Interopérabilité des systèmes pour échanger des données

Interopérabilité EDI Achats Santé

Passer d’un modèle PTT à un modèle multi-opérateurs

Il est un temps que les moins de 30 ans n’ont pas connu, celui de la présence d’un opérateur historique qui maîtrisait de bout en bout l’acheminement des appels téléphoniques en France. Pour tout à chacun, il était alors juste normal de souscrire auprès de cet opérateur pour pouvoir téléphoner. Tout a changé le jour où, sous l’impulsion de la volonté du législateur, le marché de la téléphonie s’est ouvert à la concurrence avec l’arrivée de nouveaux acteurs. Sur un plan technique, des normes ont été définies pour que les réseaux téléphoniques puissent communiquer entre eux et de manière transparente pour les utilisateurs. Chacun peut choisir son propre opérateur sans avoir à tenir compte du choix de ses futurs correspondants téléphoniques.

Dans le domaine des EDI, la problématique est la même.

Pour favoriser l'équipement de ses partenaires de solutions permettant de dématérialisation des échanges de données, les principaux donneurs d’ordre dans le secteur de la distribution ont favorisé l’émergence de standards obligeant les éditeurs à proposer des solutions interopérables. Ainsi, le fournisseur et le donneur d’ordre sont chacun maître de leurs choix en termes d’éditeur de solution d’EDI, selon ses moyens et ses contraintes techniques, avec comme seule obligation, celle de disposer d’une solution interopérable selon les standards.

 

Valérie Marchand, responsable du Pôle Santé pour GS1 France :

« Organisme international de standardisation, GS1 est neutre et à but non lucratif. Il promeut donc des standards agnostiques, utilisables quel que soit le système d’information et pouvant être lus par tous types de lecteurs. Notre ambition ? Permettre à tous de parler le même langage pour automatiser les transactions, optimiser les flux et améliorer la traçabilité globale de la chaîne logistique. Les standards GS1 sont d’ailleurs largement éprouvés dans de nombreux secteurs d’activité, facilitant grandement l’échange d’informations tout en répondant aux besoins de tous les partenaires – y compris lorsqu’il s’agit de s’ouvrir à de nouveaux marchés. Ils sont particulièrement pertinents en santé, d’autant que le secteur connaît des évolutions qui imposent le recours à un langage commun, comme la sérialisation des médicaments ou la mise en oeuvre de l’identifiant unique des dispositifs médicaux (UDI). L’adoption des standards GS1 favorisera ici l’interopérabilité des systèmes d’information, puisque chacun pourra effectuer ses propres choix techniques en ayant l’assurance de pouvoir échanger et intégrer des données multi-sources ».

 

Dans le secteur de la santé, les partenaires que sont les établissements qui achètent d’un côté, et les industriels qui commercialisent de l’autre, ont pris l’habitude fonctionner avec un même éditeur qui gère le lien de bout en bout. Ainsi, pour beaucoup de partenaires, ils considèrent qu’ils doivent se plier au choix soit de leurs fournisseurs, soit de leurs clients. A défaut, c’est souvent le choix de ne pas déployer de solutions de dématérialisation qui s’opère, considérant les contraintes de l’opérateur trop importantes ou bien la valeur ajoutée dégagée insuffisante.
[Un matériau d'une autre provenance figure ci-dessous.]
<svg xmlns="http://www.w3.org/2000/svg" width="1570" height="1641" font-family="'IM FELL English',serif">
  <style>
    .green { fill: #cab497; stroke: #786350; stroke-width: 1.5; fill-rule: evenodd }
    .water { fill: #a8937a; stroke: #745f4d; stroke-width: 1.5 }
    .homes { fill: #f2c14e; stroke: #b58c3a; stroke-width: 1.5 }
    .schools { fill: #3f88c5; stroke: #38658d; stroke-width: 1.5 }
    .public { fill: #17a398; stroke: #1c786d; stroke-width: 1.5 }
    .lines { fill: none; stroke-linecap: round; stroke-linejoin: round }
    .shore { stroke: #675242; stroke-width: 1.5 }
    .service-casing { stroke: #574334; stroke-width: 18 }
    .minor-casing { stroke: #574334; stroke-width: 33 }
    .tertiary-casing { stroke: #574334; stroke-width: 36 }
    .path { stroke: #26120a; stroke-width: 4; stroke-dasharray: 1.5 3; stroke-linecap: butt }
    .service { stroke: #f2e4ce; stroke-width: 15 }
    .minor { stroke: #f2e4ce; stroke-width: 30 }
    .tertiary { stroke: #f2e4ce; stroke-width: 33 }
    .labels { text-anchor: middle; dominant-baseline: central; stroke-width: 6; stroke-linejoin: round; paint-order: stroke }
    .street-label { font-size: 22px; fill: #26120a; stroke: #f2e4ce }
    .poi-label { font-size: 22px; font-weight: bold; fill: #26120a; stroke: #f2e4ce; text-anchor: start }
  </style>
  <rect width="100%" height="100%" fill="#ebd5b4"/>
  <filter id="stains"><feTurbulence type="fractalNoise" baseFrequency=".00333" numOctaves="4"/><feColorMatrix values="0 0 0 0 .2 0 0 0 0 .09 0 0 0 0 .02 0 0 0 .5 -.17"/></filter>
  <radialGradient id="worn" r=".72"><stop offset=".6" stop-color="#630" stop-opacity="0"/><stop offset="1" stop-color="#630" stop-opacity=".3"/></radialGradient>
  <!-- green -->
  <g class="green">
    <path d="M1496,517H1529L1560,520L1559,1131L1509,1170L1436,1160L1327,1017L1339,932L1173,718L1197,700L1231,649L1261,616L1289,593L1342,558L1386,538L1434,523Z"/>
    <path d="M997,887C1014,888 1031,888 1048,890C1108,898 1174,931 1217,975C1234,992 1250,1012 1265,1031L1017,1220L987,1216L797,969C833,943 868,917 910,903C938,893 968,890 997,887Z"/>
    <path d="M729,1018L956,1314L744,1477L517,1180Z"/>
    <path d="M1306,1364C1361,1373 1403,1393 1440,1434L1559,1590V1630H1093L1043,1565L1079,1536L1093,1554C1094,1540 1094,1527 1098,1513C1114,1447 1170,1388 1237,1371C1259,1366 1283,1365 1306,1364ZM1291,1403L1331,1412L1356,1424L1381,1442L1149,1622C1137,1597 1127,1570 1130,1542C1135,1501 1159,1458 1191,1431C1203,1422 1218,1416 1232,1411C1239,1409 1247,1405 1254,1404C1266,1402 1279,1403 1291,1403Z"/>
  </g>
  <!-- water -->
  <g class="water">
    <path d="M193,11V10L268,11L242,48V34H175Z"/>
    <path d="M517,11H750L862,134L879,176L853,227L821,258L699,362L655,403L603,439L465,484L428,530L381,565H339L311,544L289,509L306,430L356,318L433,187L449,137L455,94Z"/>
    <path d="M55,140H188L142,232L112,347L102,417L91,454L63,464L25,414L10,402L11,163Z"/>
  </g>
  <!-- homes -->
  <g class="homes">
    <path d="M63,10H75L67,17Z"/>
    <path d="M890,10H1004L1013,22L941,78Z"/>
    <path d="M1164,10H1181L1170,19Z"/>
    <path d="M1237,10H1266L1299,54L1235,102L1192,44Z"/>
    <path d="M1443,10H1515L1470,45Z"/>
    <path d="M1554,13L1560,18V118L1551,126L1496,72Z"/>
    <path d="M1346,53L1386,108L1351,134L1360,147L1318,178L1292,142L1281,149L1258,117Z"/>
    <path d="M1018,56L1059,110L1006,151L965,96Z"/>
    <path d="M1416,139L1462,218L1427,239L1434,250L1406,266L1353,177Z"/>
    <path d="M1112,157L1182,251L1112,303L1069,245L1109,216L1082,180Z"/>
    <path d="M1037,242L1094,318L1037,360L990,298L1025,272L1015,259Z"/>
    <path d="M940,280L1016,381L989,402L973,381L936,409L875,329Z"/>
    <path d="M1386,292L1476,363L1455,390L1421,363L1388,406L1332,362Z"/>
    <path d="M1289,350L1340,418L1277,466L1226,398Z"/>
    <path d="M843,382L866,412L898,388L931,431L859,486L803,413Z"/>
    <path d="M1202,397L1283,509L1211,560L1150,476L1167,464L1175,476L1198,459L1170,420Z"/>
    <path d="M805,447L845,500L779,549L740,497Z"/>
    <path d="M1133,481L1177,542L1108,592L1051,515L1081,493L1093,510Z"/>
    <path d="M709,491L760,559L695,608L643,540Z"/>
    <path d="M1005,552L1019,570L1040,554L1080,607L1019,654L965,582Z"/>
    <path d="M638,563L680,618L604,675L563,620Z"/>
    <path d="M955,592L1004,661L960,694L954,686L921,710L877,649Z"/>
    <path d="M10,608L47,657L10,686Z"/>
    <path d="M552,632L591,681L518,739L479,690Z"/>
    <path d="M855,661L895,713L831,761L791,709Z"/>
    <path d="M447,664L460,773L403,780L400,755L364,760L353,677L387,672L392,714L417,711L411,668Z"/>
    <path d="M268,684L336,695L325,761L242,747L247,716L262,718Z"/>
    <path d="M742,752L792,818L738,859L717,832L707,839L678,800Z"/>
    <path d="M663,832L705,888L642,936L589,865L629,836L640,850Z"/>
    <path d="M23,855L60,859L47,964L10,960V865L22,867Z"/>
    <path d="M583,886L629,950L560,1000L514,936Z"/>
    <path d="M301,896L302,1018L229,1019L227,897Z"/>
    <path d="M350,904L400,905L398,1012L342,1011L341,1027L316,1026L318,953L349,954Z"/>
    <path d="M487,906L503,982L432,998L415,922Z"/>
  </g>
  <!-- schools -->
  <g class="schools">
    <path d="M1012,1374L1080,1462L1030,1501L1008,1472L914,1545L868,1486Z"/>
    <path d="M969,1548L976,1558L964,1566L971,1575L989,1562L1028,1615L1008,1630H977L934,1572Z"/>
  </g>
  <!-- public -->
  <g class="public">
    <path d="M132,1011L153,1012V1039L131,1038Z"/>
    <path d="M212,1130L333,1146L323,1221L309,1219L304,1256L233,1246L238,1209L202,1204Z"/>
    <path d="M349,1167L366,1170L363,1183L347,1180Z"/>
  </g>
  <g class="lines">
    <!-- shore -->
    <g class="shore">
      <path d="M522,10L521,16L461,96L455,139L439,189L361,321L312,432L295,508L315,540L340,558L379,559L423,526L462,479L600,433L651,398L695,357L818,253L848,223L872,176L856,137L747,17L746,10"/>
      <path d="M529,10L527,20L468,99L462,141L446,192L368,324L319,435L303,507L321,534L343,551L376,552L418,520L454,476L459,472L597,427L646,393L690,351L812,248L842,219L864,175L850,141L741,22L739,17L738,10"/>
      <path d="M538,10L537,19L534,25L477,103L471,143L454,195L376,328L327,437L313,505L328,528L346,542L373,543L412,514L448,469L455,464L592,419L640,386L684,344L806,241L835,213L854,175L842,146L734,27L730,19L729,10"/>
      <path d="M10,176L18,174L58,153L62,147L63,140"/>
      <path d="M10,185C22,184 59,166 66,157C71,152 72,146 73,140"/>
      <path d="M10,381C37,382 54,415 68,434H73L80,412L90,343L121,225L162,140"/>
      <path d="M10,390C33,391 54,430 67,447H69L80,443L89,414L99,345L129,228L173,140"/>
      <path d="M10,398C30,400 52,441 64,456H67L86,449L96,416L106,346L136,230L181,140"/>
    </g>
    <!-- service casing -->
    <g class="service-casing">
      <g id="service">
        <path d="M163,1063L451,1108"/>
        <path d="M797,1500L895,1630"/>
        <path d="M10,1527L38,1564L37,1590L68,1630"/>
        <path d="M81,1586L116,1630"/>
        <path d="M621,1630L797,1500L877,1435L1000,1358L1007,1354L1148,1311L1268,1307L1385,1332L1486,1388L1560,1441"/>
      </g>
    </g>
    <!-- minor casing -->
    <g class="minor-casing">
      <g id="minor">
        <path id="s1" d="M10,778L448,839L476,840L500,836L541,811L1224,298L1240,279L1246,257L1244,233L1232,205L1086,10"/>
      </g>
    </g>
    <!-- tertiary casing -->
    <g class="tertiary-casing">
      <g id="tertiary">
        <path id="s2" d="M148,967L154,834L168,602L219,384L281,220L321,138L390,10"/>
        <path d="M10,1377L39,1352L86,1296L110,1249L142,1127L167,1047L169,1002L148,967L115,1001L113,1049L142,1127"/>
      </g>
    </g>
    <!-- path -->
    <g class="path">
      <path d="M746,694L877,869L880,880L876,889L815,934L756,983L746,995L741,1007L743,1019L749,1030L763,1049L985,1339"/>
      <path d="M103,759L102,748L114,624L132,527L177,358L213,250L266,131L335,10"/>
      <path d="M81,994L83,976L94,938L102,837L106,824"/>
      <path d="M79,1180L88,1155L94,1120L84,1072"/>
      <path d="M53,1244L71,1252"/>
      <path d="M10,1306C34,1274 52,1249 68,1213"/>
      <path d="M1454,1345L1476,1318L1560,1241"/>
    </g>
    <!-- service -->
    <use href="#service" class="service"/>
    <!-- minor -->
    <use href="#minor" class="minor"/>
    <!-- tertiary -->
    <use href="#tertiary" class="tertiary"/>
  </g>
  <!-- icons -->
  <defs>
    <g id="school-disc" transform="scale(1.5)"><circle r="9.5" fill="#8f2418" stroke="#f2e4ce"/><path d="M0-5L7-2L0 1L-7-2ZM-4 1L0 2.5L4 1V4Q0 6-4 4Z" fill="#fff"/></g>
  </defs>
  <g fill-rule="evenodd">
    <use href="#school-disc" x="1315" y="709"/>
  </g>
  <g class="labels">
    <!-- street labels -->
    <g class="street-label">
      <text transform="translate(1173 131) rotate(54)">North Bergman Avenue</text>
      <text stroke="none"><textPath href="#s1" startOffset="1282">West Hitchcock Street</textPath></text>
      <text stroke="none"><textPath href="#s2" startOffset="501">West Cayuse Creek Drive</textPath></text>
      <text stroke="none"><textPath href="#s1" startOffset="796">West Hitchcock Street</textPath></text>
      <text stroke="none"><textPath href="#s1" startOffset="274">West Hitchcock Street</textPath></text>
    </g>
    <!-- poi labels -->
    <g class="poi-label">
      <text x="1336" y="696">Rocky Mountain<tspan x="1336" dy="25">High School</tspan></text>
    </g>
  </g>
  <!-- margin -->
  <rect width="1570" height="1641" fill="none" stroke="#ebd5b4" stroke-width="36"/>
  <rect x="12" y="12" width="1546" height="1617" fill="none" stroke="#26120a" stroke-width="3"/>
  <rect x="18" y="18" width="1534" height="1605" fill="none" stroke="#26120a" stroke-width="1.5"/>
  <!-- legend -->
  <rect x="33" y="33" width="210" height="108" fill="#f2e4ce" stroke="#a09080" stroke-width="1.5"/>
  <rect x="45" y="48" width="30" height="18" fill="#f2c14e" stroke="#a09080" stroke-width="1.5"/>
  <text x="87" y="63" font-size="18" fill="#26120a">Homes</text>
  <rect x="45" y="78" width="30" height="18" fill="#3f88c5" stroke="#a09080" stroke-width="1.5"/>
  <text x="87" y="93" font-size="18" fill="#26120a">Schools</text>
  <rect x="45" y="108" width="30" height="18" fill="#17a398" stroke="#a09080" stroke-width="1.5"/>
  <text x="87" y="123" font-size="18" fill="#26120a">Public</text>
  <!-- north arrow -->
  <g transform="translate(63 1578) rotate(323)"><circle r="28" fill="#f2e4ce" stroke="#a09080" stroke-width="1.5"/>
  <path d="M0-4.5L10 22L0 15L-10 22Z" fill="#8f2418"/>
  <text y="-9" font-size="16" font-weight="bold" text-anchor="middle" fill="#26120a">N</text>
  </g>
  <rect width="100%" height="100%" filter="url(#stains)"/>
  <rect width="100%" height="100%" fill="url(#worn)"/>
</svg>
Les attentes des établissements et des industriels sont importantes en termes de dématérialisation des échanges de données pour optimiser les flux logistiques. 

Pour faciliter le déploiement de ces solutions, il est essentiel que les acteurs du secteur changent de paradigme en privilégiant des solutions EDI interopérables, libérant les partenaires d’un choix contraint et gage d’un véritable développement de nombre de messages échangés.

Les standards GS1 pour la santé répondent aux spécificités du secteur et permettent d’aller bien au-delà du simple envoi d’un bon de commande en permettant d’intégrer les données de traçabilité des produits et le traitement automatisé des tâches en lien avec les approvisionnements (confirmations de commande, réception des marchandises, rapprochement des factures).